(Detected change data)
▶
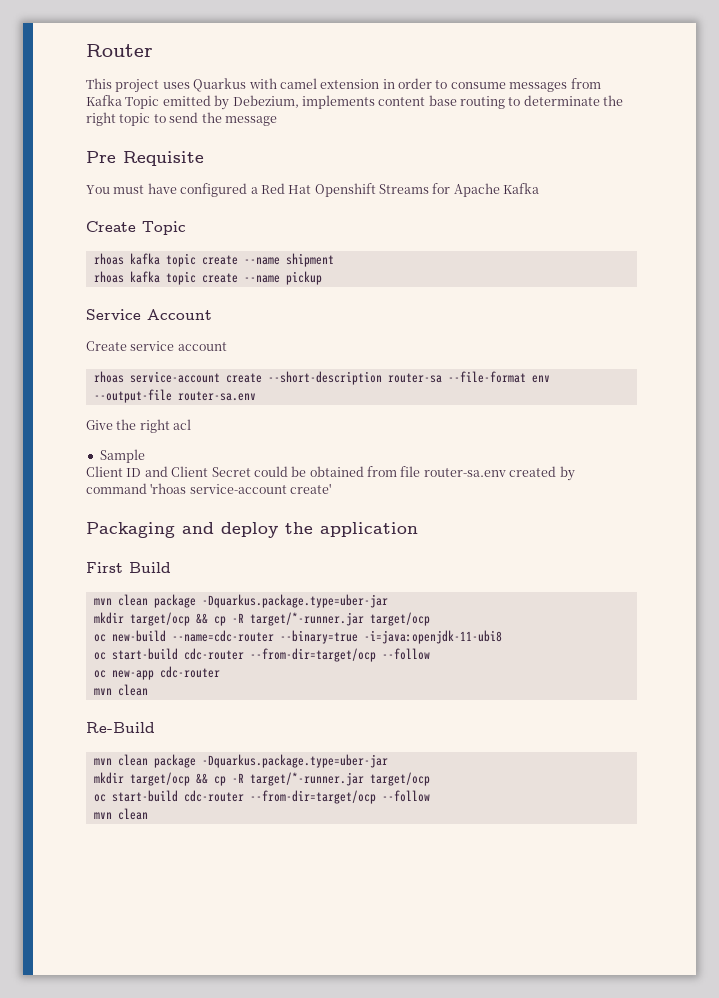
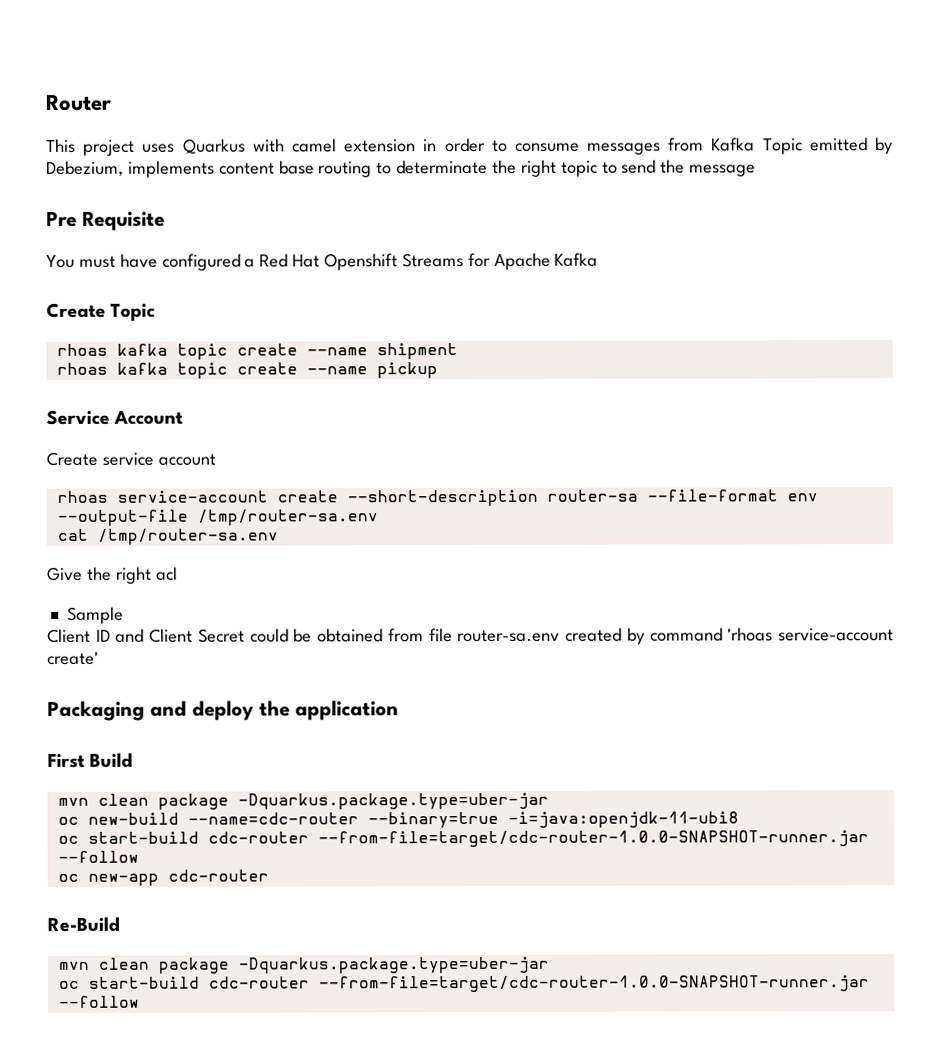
[177,391,256,401] router-sa.env -> [196,509,379,526] [57,528,279,545] /tmp/router-sa.env // cat /tmp/router-sa.env
[93,612,430,626] // mkdir target/ocp && cp -R target/*-runner.jar target/ocp -> (549, 801) none
[249,648,376,662] --from-dir=target/ocp -> [317,830,869,848] --from-file=target/cdc-router-1.0.0-SNAPSHOT-runner.jar
[93,684,148,696] // mvn clean -> (269, 875) none
[93,772,430,786] [93,790,430,804] [93,808,148,820] // mkdir target/ocp && cp -R target/*-runner.jar target/ocp // oc start-build cdc-router --from-dir=target/ocp --follow // mvn clean -> [58,975,870,993] [58,995,140,1008] // oc start-build cdc-router --from-file=target/cdc-router-1.0.0-SNAPSHOT-runner.jar --follow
◀
• _Work task_
Please repeat, exactly and only, the lines from the one containing "[93,684,148,696] // mvn" through the last line of the records, both included.

• _Solution_
[93,684,148,696] // mvn clean -> (269, 875) none
[93,772,430,786] [93,790,430,804] [93,808,148,820] // mkdir target/ocp && cp -R target/*-runner.jar target/ocp // oc start-build cdc-router --from-dir=target/ocp --follow // mvn clean -> [58,975,870,993] [58,995,140,1008] // oc start-build cdc-router --from-file=target/cdc-router-1.0.0-SNAPSHOT-runner.jar --follow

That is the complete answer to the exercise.